Given information:
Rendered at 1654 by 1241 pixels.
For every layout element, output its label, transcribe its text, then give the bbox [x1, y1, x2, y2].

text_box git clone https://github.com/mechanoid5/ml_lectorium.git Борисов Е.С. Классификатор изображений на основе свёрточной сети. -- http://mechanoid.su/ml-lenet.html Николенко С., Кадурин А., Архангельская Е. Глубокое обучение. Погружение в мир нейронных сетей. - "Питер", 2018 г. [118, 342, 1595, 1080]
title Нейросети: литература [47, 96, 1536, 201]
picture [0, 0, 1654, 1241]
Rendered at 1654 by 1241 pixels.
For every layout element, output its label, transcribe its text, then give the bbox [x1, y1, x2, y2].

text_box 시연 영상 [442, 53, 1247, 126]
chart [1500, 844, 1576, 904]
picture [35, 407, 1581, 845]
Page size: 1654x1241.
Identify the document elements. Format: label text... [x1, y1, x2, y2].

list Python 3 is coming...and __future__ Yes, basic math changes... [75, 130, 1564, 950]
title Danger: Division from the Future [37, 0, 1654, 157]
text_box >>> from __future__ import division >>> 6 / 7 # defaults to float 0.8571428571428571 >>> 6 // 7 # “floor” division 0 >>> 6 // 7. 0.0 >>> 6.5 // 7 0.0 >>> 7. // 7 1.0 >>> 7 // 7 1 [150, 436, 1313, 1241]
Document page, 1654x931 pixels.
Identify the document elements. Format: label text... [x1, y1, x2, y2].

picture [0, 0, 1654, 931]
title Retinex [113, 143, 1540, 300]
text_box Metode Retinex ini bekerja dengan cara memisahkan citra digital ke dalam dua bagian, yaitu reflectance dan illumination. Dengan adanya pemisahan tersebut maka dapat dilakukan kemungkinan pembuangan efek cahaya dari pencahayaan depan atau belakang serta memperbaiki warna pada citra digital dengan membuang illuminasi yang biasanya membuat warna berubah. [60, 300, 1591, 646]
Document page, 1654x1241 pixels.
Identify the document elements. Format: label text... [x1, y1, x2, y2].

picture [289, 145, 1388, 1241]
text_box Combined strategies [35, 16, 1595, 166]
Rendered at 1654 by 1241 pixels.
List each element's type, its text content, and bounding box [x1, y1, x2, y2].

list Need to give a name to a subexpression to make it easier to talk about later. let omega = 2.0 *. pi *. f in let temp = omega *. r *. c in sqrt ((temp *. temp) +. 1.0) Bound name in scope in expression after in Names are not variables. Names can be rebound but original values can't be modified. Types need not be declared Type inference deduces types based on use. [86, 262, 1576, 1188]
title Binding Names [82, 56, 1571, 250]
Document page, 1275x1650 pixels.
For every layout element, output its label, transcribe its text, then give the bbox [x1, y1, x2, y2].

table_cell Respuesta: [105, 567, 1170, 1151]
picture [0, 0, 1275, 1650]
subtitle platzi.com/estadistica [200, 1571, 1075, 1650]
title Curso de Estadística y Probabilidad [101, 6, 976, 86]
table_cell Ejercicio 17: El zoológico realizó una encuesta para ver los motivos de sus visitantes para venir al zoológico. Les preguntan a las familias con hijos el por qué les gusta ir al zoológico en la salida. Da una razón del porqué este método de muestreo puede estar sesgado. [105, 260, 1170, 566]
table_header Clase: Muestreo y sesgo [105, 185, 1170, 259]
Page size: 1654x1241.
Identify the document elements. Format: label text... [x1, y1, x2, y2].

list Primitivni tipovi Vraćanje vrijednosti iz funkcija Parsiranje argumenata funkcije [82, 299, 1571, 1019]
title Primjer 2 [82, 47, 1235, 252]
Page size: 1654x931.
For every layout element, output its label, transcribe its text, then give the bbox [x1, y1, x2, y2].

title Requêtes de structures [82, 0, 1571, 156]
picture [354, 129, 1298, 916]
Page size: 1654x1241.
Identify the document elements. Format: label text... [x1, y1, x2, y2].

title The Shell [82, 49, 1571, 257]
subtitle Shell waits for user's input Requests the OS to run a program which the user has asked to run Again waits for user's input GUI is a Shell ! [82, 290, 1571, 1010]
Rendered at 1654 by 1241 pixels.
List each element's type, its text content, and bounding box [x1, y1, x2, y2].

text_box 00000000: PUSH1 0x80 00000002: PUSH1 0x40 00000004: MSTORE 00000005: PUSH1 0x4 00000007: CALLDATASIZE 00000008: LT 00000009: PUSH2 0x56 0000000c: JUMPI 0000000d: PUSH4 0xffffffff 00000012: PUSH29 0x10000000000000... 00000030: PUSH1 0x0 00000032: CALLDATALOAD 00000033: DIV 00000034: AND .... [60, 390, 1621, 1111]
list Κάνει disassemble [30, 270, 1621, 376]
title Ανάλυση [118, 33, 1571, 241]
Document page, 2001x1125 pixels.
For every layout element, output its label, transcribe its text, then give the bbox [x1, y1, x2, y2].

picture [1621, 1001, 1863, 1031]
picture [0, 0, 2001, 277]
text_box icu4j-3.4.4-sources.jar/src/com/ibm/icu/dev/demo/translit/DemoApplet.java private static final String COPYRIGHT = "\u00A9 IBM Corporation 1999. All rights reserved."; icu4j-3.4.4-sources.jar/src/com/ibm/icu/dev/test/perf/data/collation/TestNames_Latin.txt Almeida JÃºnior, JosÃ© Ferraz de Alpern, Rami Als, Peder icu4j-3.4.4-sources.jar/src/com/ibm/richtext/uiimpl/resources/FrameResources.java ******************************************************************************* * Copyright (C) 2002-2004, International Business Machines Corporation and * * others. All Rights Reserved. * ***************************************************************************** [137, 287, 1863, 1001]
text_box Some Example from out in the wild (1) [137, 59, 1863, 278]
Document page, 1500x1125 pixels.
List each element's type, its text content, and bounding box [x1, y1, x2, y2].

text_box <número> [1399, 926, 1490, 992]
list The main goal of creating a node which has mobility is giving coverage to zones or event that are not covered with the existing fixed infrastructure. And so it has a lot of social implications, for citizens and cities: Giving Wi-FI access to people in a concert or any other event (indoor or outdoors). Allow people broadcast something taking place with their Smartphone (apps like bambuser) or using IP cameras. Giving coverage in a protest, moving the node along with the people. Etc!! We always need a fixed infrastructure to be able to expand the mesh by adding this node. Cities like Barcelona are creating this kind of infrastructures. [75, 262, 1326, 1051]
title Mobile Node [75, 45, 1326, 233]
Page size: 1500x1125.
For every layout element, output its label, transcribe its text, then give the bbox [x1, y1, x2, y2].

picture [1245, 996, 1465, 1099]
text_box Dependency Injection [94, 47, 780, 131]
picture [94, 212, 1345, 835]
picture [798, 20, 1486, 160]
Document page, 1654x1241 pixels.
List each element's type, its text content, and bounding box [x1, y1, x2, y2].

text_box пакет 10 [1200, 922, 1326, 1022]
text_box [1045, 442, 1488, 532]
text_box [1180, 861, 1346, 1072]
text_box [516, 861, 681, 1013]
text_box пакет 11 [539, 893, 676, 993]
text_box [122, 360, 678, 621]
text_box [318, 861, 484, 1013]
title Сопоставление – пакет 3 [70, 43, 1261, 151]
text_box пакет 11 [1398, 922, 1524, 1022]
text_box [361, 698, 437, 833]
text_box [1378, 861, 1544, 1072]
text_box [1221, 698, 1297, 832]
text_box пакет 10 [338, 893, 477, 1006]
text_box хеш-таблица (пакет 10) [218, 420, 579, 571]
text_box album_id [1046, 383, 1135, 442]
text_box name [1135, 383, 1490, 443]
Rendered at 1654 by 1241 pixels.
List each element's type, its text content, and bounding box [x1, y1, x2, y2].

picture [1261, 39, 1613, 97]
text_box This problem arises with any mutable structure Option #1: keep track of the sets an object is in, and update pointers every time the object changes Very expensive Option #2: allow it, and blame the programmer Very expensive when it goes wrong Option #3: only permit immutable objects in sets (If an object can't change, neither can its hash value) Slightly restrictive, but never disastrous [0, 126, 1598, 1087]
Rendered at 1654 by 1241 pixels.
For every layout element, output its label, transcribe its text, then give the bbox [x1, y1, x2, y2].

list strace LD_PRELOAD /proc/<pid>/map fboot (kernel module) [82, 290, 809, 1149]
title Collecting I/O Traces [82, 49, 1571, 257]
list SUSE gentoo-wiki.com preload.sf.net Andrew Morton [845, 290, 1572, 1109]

Stated exercise: Format the lines from the one containing "Document page, 1275x1650 pixels." through the one containing "subtitle Shell waits", both included, as a numbered list without any blank lines.

Answer to this problem:
1. Document page, 1275x1650 pixels.
2. For every layout element, output its label, transcribe its text, then give the bbox [x1, y1, x2, y2].
3. table_cell Respuesta: [105, 567, 1170, 1151]
4. picture [0, 0, 1275, 1650]
5. subtitle platzi.com/estadistica [200, 1571, 1075, 1650]
6. title Curso de Estadística y Probabilidad [101, 6, 976, 86]
7. table_cell Ejercicio 17: El zoológico realizó una encuesta para ver los motivos de sus visitantes para venir al zoológico. Les preguntan a las familias con hijos el por qué les gusta ir al zoológico en la salida. Da una razón del porqué este método de muestreo puede estar sesgado. [105, 260, 1170, 566]
8. table_header Clase: Muestreo y sesgo [105, 185, 1170, 259]
9. Page size: 1654x1241.
10. Identify the document elements. Format: label text... [x1, y1, x2, y2].
11. list Primitivni tipovi Vraćanje vrijednosti iz funkcija Parsiranje argumenata funkcije [82, 299, 1571, 1019]
12. title Primjer 2 [82, 47, 1235, 252]
13. Page size: 1654x931.
14. For every layout element, output its label, transcribe its text, then give the bbox [x1, y1, x2, y2].
15. title Requêtes de structures [82, 0, 1571, 156]
16. picture [354, 129, 1298, 916]
17. Page size: 1654x1241.
18. Identify the document elements. Format: label text... [x1, y1, x2, y2].
19. title The Shell [82, 49, 1571, 257]
20. subtitle Shell waits for user's input Requests the OS to run a program which the user has asked to run Again waits for user's input GUI is a Shell ! [82, 290, 1571, 1010]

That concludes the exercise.